O advogado Celso Vilardi, responsável pela defesa do ex-presidente no STF, sustentou que a denúncia da PGR se baseia exclusivamente na delação premiada do tenente-coronel Mauro Cid, ex-ajudante de ordens da Presidência. Vilardi afirmou que não há provas materiais que vinculem Bolsonaro aos atos do 8 de janeiro ou a qualquer planejamento golpista.

“O ex-presidente é o mais investigado da história do Brasil. E até agora não se achou absolutamente nada”, declarou o advogado, que teve cerca de 15 minutos para apresentar a defesa.

Segundo Vilardi, a denúncia cita apenas a minuta de um decreto sobre estado de sítio, que não foi assinada nem executada. Ele também rejeitou que pronunciamentos públicos do ex-presidente possam ser classificados como atos com potencial golpista. “Não houve grave ameaça. A acusação é baseada em falas e transmissões ao vivo, sem qualquer ação concreta que configure tentativa de golpe”, argumentou.
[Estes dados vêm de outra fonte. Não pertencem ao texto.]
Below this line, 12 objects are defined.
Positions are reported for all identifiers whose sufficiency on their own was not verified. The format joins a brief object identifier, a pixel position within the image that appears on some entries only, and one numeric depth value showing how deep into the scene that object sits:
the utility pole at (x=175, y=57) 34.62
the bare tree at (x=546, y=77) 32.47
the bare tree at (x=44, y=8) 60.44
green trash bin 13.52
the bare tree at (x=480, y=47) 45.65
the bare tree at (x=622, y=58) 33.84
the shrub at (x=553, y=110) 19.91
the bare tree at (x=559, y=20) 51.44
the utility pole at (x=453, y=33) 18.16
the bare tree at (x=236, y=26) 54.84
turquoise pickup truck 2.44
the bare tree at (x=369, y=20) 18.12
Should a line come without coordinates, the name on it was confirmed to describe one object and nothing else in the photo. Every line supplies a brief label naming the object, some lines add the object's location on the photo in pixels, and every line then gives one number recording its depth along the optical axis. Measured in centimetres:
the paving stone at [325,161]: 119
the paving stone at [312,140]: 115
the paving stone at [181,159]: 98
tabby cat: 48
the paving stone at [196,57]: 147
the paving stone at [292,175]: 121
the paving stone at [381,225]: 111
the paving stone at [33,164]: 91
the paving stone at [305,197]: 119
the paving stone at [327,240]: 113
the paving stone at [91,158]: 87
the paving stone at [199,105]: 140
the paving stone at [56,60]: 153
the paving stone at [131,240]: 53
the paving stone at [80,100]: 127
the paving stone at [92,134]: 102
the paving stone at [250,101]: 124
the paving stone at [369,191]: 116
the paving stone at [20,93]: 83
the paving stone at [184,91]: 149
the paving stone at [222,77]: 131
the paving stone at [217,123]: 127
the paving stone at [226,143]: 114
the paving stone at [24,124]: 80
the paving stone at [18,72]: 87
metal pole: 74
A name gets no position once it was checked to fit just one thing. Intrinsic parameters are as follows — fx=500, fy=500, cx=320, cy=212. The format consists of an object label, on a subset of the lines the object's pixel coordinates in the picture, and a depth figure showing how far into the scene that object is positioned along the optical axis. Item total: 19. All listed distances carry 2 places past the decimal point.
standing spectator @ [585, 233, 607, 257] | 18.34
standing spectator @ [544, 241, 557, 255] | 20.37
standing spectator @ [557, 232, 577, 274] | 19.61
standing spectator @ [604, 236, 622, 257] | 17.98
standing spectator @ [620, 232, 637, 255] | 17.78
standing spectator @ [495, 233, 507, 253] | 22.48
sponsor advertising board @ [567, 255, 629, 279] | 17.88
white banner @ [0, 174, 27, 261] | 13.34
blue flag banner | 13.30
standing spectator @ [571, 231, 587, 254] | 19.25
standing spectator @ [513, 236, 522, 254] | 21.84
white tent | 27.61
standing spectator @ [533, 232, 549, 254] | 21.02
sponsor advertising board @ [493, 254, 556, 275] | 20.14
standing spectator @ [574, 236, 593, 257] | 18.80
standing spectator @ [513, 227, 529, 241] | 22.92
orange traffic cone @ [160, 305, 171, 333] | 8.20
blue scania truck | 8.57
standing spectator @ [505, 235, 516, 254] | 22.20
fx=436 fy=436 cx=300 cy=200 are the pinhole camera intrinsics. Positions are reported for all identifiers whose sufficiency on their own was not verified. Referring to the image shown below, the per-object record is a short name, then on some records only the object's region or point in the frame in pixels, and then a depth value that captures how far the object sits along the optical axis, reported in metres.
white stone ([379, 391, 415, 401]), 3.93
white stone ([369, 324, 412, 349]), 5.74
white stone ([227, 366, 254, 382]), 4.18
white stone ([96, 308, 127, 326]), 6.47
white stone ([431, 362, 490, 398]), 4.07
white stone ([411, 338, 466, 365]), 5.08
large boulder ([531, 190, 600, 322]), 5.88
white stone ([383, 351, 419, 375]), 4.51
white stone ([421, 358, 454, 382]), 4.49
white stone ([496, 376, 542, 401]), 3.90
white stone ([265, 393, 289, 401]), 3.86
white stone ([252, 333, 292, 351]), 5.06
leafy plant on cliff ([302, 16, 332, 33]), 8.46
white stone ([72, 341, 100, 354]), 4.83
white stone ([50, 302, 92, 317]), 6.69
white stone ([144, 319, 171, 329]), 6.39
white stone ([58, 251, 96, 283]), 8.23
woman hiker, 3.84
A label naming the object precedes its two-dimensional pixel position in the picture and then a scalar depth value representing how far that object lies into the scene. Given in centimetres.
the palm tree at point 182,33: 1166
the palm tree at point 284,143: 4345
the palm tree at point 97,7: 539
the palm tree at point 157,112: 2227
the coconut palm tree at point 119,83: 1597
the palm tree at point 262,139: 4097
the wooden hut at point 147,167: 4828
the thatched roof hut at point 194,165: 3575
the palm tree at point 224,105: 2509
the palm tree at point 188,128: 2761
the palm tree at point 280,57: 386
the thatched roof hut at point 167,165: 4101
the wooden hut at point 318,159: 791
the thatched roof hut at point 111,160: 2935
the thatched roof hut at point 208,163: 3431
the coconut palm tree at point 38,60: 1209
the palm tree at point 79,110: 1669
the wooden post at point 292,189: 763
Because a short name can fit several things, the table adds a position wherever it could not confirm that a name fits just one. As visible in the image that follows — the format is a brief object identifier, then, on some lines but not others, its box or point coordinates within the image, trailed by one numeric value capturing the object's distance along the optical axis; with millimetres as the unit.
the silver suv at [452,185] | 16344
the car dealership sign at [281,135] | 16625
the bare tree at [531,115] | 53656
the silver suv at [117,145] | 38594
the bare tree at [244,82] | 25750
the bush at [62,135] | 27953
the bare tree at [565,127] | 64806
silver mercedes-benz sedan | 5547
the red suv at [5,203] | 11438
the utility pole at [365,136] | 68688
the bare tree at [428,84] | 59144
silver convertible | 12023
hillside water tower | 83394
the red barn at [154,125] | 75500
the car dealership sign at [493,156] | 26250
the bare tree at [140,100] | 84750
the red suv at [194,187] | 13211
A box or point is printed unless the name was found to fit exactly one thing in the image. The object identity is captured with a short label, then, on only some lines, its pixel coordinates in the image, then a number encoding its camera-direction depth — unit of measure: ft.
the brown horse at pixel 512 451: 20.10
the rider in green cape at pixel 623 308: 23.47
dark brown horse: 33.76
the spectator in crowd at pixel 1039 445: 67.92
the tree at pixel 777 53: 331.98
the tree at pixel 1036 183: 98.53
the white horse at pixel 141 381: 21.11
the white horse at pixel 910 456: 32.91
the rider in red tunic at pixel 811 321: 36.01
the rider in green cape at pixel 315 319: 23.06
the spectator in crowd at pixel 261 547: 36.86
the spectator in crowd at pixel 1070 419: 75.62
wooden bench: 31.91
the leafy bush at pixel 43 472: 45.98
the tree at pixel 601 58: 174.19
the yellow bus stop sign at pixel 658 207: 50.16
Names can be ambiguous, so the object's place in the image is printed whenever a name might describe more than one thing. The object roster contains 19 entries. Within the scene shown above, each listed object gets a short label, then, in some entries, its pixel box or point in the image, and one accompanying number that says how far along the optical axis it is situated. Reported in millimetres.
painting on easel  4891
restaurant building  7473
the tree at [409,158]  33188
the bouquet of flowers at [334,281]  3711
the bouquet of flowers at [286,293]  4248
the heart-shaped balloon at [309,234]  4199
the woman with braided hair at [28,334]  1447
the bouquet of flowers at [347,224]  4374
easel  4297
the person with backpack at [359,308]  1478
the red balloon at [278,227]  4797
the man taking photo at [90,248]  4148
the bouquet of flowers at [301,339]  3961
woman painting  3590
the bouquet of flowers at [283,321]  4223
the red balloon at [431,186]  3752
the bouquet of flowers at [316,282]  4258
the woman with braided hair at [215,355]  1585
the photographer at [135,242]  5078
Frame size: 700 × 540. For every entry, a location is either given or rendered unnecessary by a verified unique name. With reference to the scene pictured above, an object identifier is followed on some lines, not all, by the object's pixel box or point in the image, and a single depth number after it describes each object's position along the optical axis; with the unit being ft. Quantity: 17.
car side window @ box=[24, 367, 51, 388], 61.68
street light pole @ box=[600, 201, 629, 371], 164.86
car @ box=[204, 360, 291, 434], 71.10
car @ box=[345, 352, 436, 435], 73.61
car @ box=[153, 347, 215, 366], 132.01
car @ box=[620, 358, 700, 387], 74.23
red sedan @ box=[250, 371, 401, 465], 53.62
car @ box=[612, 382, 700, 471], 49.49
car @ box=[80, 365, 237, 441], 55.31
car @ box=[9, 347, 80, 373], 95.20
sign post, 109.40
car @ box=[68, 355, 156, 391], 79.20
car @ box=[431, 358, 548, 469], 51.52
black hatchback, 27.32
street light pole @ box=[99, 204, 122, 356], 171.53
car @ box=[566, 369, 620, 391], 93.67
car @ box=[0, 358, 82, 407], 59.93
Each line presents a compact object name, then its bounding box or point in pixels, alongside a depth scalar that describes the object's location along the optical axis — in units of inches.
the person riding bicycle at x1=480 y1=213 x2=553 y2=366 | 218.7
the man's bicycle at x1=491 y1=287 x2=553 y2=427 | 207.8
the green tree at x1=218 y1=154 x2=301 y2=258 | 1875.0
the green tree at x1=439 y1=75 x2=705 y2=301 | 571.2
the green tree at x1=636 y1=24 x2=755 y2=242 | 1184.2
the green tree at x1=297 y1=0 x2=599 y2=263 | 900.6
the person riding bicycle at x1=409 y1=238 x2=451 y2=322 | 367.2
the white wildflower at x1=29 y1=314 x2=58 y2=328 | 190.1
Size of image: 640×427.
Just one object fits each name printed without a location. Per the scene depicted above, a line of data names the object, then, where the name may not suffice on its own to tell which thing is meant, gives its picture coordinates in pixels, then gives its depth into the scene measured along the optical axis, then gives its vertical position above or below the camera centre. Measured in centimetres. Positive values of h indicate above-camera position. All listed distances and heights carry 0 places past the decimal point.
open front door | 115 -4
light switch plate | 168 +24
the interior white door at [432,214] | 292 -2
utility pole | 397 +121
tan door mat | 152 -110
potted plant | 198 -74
Vilardi concluiu sua fala dizendo que não há como caracterizar a suposta execução de um golpe sem atos violentos ou coação. “Falar em crime baseado apenas em declarações é distorcer os tipos penais. Não havia violência, nem ameaça real. Portanto, não há crime.”

Apesar da defesa enfática, Bolsonaro enfrentará agora a tramitação de uma ação penal no Supremo, com potencial para desdobramentos políticos e jurídicos de longo alcance.